富山県西部6市では「とやま呉西圏都市圏ビジョン」を策定し人口や社会経済維持のために広域連携してスケールメリットを活かした取組をしている。共通課題である人口問題について県域内や富山市を含めたエリアでの人口の社会動向を説明し,連携して首都圏で移住定住の取組をおこなっていると紹介。
人口対策を踏まえた総合戦略の策定について各市の取組状況を示し,高岡市の「未来高岡」総合戦略の内容を説明。総合戦略は「人口ビジョン」と「高岡市まち・ひと・しごと創生総合戦略」から構成され高岡市の地方創生の在り方,道筋を示すものであると話し,高岡市の人口の現状について,人口数の自然増減・社会増減の推移,年齢別人口と高齢化率の推移,人口ピラミッドの推移,出生数・合計特殊出生率の推移を示し解説。さらに人口の社会移動について,年齢階級別純移動数,転入出の理由,県内大学の県内定着率の推移,外国人転入出状況についてデータを示しながら高岡市の現況を詳しく説明した。
高岡市の人口ビジョンについて,合計特殊出生率の目標数値を示し社会動向の改善をおこない将来人口数として2060年に12万5000人を確保するとし,人口ビジョンに沿った将来推計と高齢化率の予測を説明した。
2020年度から5年間の第2期「未来高岡」総合戦略(仮称)の方向性は「市民創造都市高岡」ならではの「まち・ひと・しごとの創生」で若者や女性が夢や希望,いきがいを持っていきいきと暮らすことができる,活力ある地域を形成すること,仕事をつくること,人をつくることであると話し,「地域コミュニティの維持強化」「広域連携の一層の強化」「地域資源の最大活用及び新たな価値の創出」「IoT,AIをはじめとした次世代技術の積極活用」「SDGsの推進」を持続可能な行財政運営を推進するために必要な横断的視点として捉え,戦略への反映させた内容について紹介した。さらに現行戦略の取組への現状と課題を紹介し,次期戦略の体系への組み入れ予定内容の詳細についての現状を説明した。
講義内容についての個人ワークをおこない,高岡市の現状と課題は何だったのか,何のためにどのような対策を講じようとしているのかをワークシートへ書き込み作業をおこなった。作業後に講義内容についての質疑応答の時間が設けられ,高岡市の人口動態での人口増減年の社会背景についてや全国の地方と高岡との比較,子育て支援の24時間サポートや学校教育などについての政策などの質疑に応えた。

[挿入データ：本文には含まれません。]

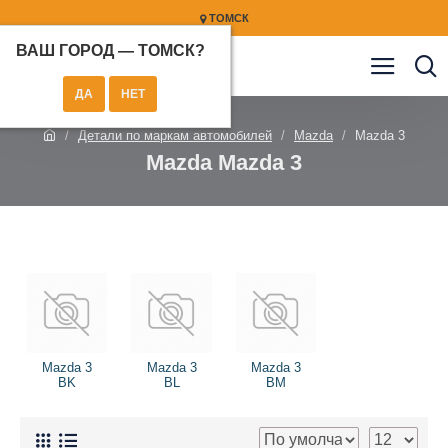
ТОМСК
ВАШ ГОРОД —
ТОМСК
?
Детали по маркам автомобилей
Mazda
Mazda 3
Mazda Mazda 3
Mazda 3
Mazda 3
Mazda 3
BK
BL
BM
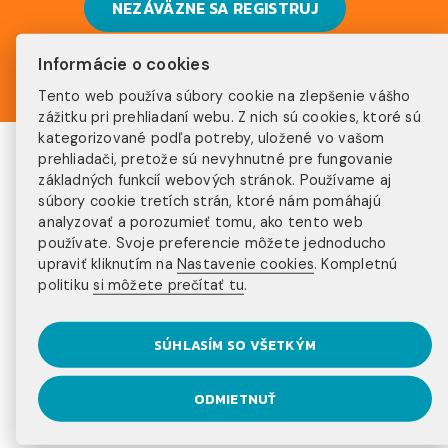
NEZÁVÄZNE SA REGISTRUJ
Informácie o cookies
Tento web používa súbory cookie na zlepšenie vášho
zážitku pri prehliadaní webu. Z nich sú cookies, ktoré sú
kategorizované podľa potreby, uložené vo vašom
PREČO INJOY?
prehliadači, pretože sú nevyhnutné pre fungovanie
základných funkcií webových stránok. Používame aj
súbory cookie tretích strán, ktoré nám pomáhajú
300+ klientov
analyzovať a porozumieť tomu, ako tento web
používate. Svoje preferencie môžete jednoducho
ročne
upraviť kliknutím na
Nastavenie cookies
. Kompletnú
15+ rokov
politiku
si môžete prečítať tu
.
na trhu
20+ programov
SÚHLASÍM SO VŠETKÝM
na výber
ODMIETNUŤ
3 kontinenty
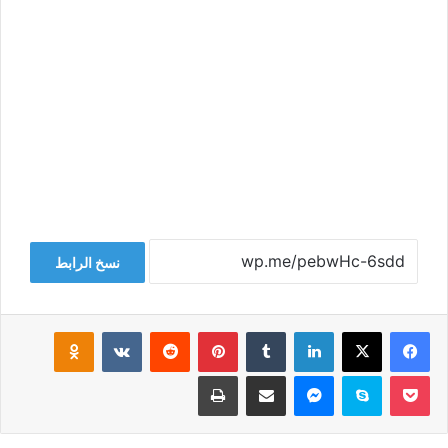
نسخ الرابط
فيسبوك
‫X
لينكدإن
‏Tumblr
بينتيريست
‏Reddit
‏VKontakte
Odnoklassniki
‫Pocket
سكايب
ماسنجر
مشاركة عبر البريد
طباعة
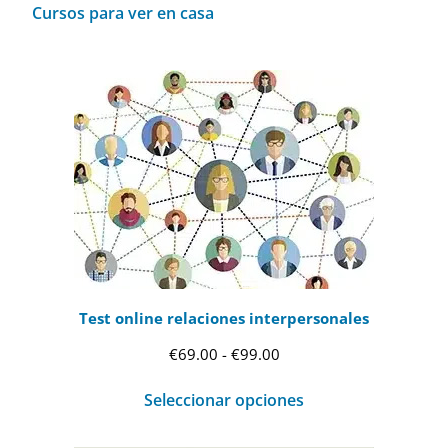
Cursos para ver en casa
Test online relaciones interpersonales
Rango
€
69.00
-
€
99.00
de
Seleccionar opciones
precios:
desde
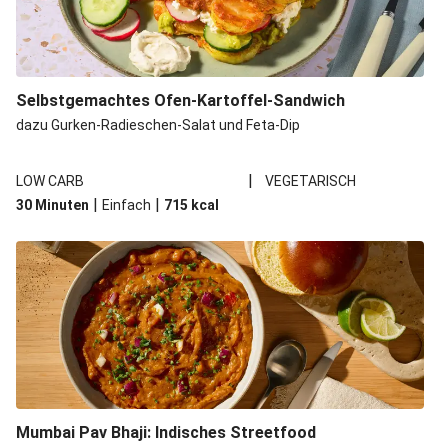
Selbstgemachtes Ofen-Kartoffel-Sandwich
dazu Gurken-Radieschen-Salat und Feta-Dip
|
LOW CARB
VEGETARISCH
|
|
30 Minuten
Einfach
715
kcal
Mumbai Pav Bhaji: Indisches Streetfood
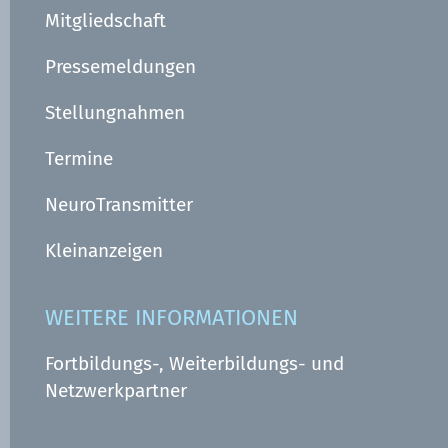
Mitgliedschaft
Pressemeldungen
Stellungnahmen
Termine
NeuroTransmitter
Kleinanzeigen
WEITERE INFORMATIONEN
Fortbildungs-, Weiterbildungs- und
Netzwerkpartner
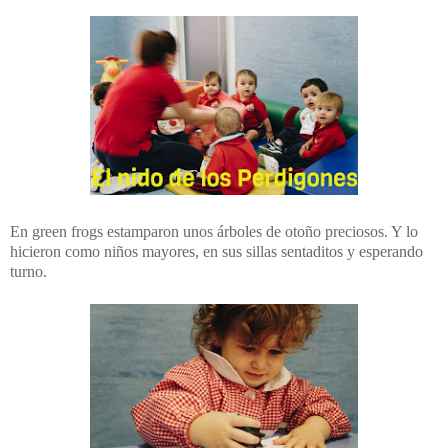
En green frogs estamparon unos árboles de otoño preciosos. Y lo
hicieron como niños mayores, en sus sillas sentaditos y esperando
turno.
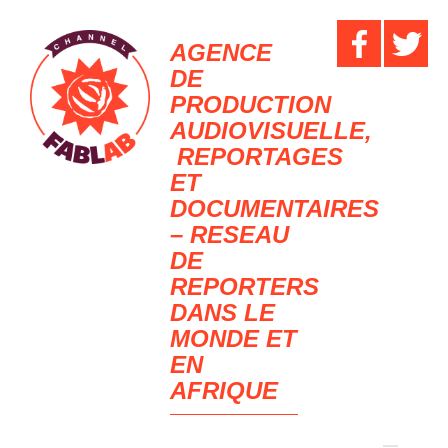
AGENCE
DE
PRODUCTION
AUDIOVISUELLE,
REPORTAGES
ET
DOCUMENTAIRES
– RESEAU
DE
REPORTERS
DANS LE
MONDE ET
EN
AFRIQUE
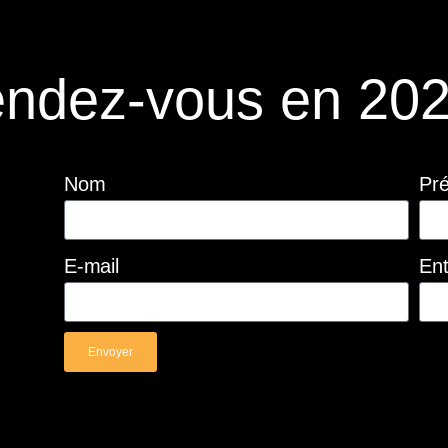
ndez-vous en 202
Nom
Pr
E-mail
Ent
Envoyer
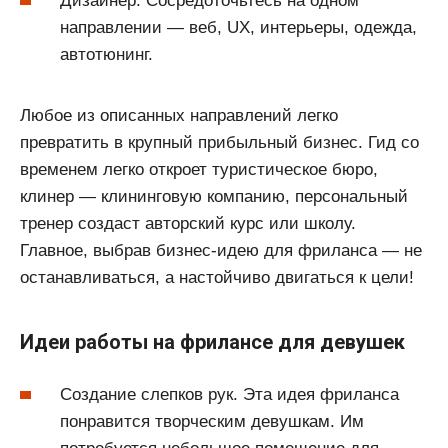
Дизайнер. Сосредоточьтесь на одном
направлении — веб, UX, интерьеры, одежда,
автотюнинг.
Любое из описанных направлений легко
превратить в крупный прибыльный бизнес. Гид со
временем легко откроет туристическое бюро,
клинер — клининговую компанию, персональный
тренер создаст авторский курс или школу.
Главное, выбрав бизнес-идею для фриланса — не
останавливаться, а настойчиво двигаться к цели!
Идеи работы на фрилансе для девушек
Создание слепков рук. Эта идея фриланса
понравится творческим девушкам. Им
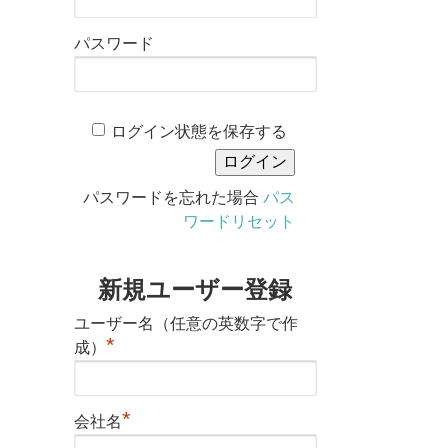
パスワード
ログイン状態を保存する
パスワードを忘れた場合
パス
ワードリセット
新規ユーザー登録
ユーザー名（任意の英数字で作
*
成）
*
会社名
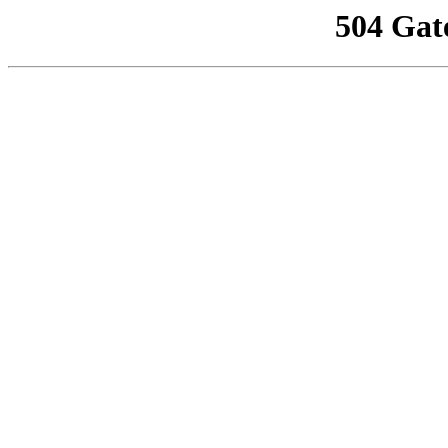
504 Gat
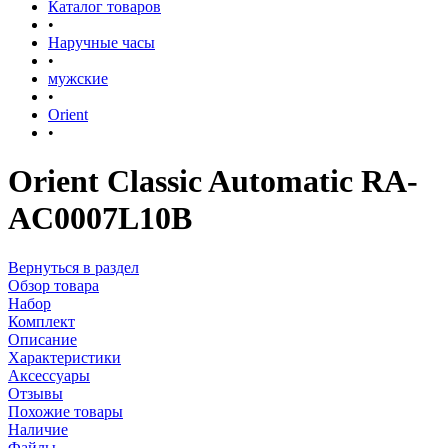
Каталог товаров
•
Наручные часы
•
мужские
•
Orient
•
Orient Classic Automatic RA-
AC0007L10B
Вернуться в раздел
Обзор товара
Набор
Комплект
Описание
Характеристики
Аксессуары
Отзывы
Похожие товары
Наличие
Файлы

個人ワークとして各研究生が現時点で考えている事業構想の方向性や企業・地域の課題などを演習シートを活用してまとめる作業をおこなった。その後,今回参加した6名の研究生が2グループに分かれて各々の考えについてを討議してブラッシュアップがおこなわれた。ディスカッションを通じて整理された自社の課題・地域の課題を踏まえた事業プランの方向性を各研究生が発表して全体での共有が図られた。